- [TASK DIRECTIONS]
Out of the entries that follow, copy each line containing "Albacete".

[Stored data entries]
____________

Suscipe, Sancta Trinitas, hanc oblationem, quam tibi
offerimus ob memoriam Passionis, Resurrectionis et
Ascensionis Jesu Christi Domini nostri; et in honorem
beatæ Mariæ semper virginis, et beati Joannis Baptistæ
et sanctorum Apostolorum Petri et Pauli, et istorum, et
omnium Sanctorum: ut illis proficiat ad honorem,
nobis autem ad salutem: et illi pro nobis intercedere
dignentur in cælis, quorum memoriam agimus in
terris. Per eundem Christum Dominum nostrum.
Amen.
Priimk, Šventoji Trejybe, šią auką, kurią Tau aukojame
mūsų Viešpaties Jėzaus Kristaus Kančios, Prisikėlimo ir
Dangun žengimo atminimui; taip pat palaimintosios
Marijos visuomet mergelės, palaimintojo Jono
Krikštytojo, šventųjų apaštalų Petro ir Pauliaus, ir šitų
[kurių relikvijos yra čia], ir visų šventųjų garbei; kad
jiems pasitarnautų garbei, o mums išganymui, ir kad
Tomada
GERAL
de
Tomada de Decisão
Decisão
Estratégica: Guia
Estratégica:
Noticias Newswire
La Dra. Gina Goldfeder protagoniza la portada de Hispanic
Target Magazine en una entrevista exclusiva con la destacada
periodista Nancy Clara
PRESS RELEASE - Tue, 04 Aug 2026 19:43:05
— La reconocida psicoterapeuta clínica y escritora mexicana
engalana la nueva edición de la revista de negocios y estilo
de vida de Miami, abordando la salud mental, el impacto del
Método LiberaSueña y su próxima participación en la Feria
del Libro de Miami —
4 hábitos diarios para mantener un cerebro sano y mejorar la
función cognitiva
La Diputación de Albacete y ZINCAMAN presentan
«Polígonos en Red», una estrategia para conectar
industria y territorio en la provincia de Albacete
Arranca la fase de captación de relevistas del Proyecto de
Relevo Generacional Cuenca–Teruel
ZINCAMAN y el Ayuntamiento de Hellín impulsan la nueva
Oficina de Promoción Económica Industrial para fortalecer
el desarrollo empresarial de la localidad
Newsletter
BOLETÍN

____________

- [EXERCISE ANSWER]
La Diputación de Albacete y ZINCAMAN presentan
industria y territorio en la provincia de Albacete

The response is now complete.